§ **TEXT SECTION**
++++++
Ingredients
Scale
- 20 large pasta shells
- 1 cup ricotta cheese
- 2 cups fresh baby spinach
- 1 cup shredded mozzarella cheese
- 1/4 cup grated Parmesan cheese
- 1 cup marinara sauce
- 2 cloves garlic, minced
- 1 tablespoon olive oil
- Salt and pepper to taste
Instructions
- Cook the pasta shells in salted boiling water until al dente (about 8 minutes). Drain and set aside.
- In a pan over medium heat, heat olive oil. Sauté minced garlic until fragrant (about 1 minute), then add spinach, cooking until wilted.
- In a mixing bowl, combine ricotta cheese, sautéed spinach, mozzarella cheese, Parmesan cheese, salt, and pepper. Mix until smooth.
- Preheat the oven to 375°F (190°C). Stuff each shell with the filling mixture.
++++++
§ **PROMPT**
Can you write what comes next in the stuffed shells recipe, picking up after its last step? The entries placed after the stuffed shells recipe aren't needed.

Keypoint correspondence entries
++++++
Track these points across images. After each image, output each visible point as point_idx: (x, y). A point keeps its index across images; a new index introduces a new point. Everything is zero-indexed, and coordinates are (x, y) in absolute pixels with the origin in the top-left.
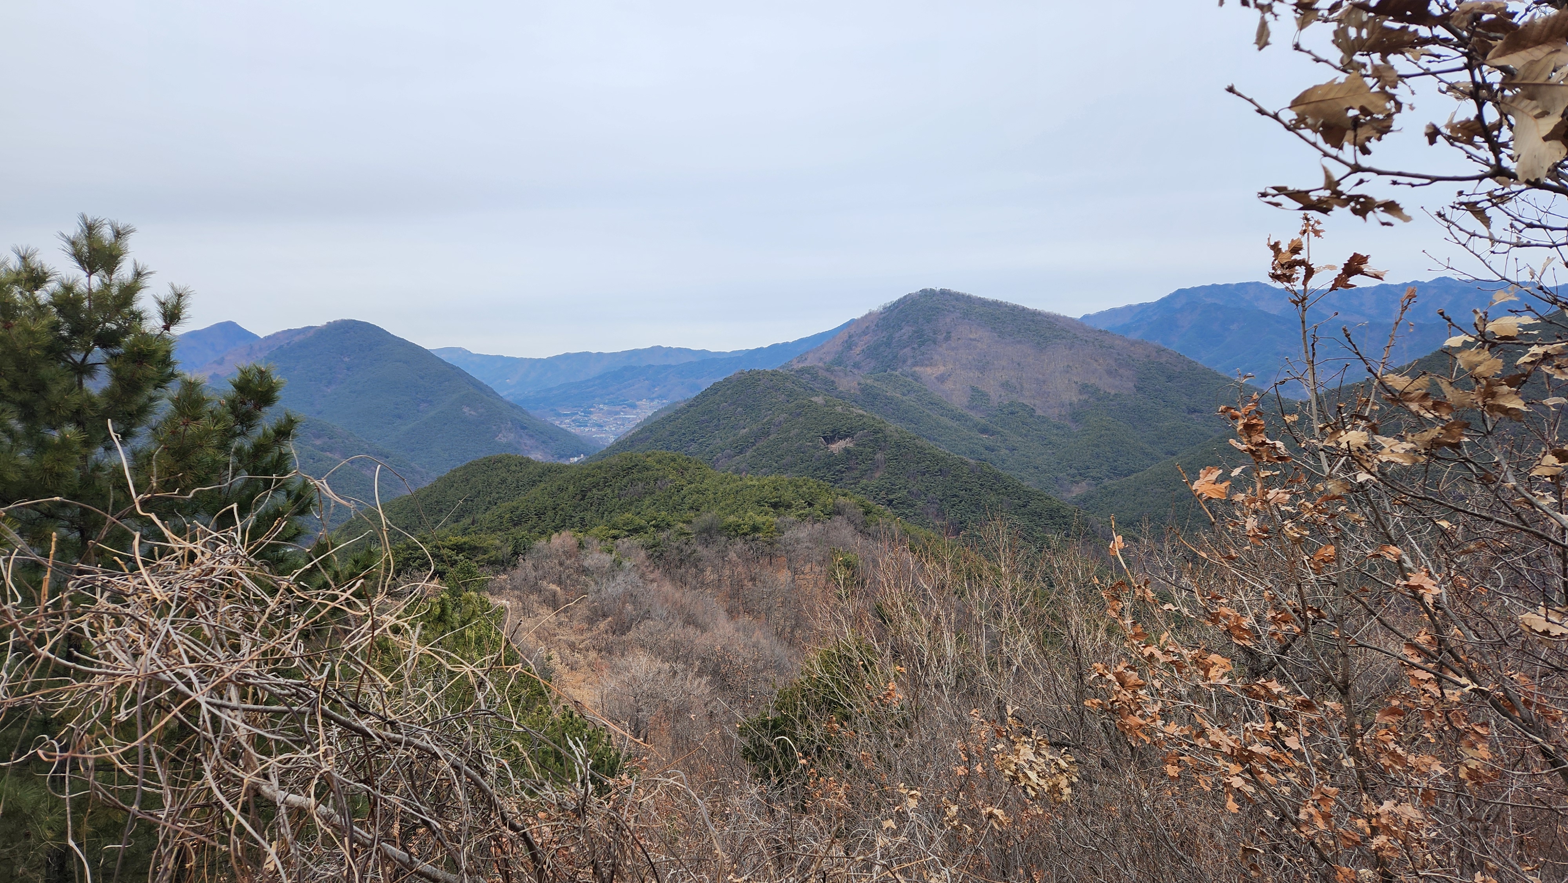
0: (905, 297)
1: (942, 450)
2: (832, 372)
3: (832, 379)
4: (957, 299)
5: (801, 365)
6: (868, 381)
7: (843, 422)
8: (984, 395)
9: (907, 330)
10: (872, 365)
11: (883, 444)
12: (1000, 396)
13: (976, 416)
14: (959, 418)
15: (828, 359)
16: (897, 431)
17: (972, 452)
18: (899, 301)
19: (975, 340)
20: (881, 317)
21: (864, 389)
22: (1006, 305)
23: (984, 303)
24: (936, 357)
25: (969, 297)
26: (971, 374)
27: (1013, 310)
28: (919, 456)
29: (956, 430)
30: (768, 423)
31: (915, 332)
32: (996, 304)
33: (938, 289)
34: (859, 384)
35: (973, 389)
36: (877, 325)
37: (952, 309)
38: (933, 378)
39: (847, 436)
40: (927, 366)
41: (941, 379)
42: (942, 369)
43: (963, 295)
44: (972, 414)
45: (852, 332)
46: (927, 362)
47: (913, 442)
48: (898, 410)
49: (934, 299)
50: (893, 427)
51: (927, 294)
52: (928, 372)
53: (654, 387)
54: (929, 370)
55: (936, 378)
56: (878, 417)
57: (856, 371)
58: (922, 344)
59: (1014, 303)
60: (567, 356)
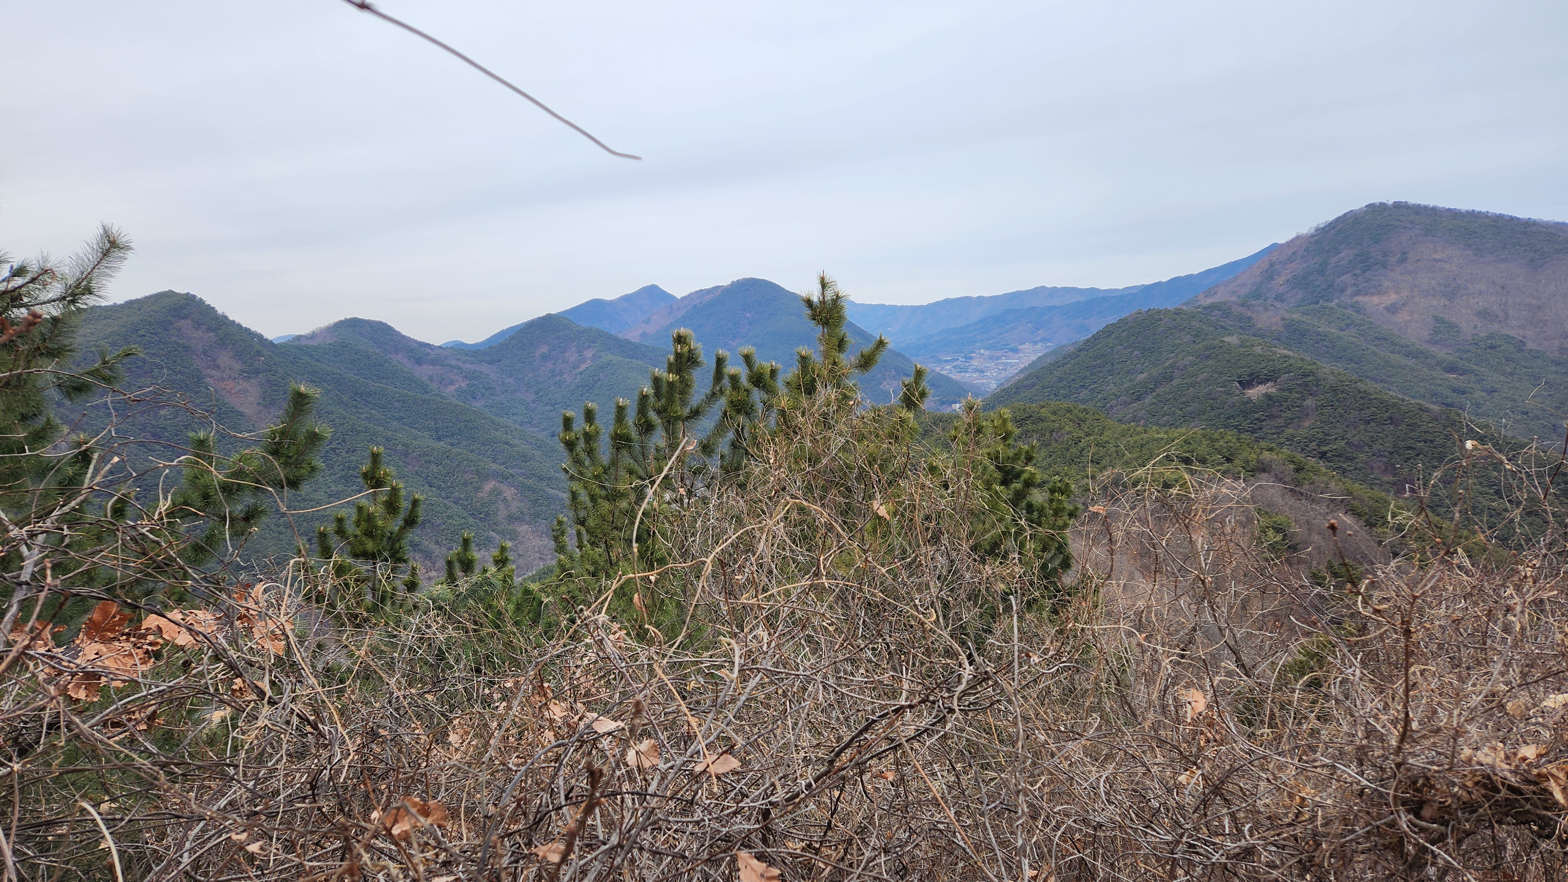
0: (1345, 215)
1: (1393, 394)
2: (1249, 307)
3: (1249, 314)
4: (1417, 213)
5: (1209, 301)
6: (1295, 316)
7: (1263, 364)
8: (1452, 326)
9: (1347, 254)
10: (1300, 296)
11: (1315, 389)
12: (1475, 327)
13: (1441, 352)
14: (1417, 355)
15: (1243, 292)
16: (1332, 373)
17: (1434, 395)
18: (1338, 220)
19: (1441, 260)
20: (1313, 240)
21: (1290, 326)
22: (1485, 216)
23: (1454, 214)
24: (1386, 284)
25: (1434, 209)
26: (1435, 302)
27: (1497, 222)
28: (1362, 401)
29: (1412, 369)
30: (1172, 366)
31: (1358, 255)
32: (1473, 215)
33: (1391, 202)
34: (1283, 319)
35: (1437, 319)
36: (1307, 250)
37: (1410, 225)
38: (1381, 307)
39: (1268, 380)
40: (1373, 294)
41: (1393, 309)
42: (1394, 297)
43: (1425, 208)
44: (1434, 349)
45: (1274, 259)
46: (1373, 290)
47: (1354, 386)
48: (1333, 348)
49: (1385, 214)
50: (1327, 368)
51: (1375, 210)
52: (1375, 302)
53: (1038, 329)
54: (1376, 300)
55: (1386, 308)
56: (1308, 359)
57: (1278, 304)
58: (1368, 268)
59: (1498, 212)
60: (947, 302)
++++++
§ **SOLVED EXERCISE**
- Spread half of the marinara sauce on the bottom of a baking dish. Arrange stuffed shells in a single layer and top with remaining sauce and extra mozzarella if desired.
- Cover with foil and bake for 20 minutes; remove foil and bake an additional 5 minutes until bubbly.
- Prep Time: 15 minutes
- Cook Time: 25 minutes
- Category: Main
- Method: Baking
- Cuisine: Italian
Nutrition
- Serving Size: 2 stuffed shells (170g)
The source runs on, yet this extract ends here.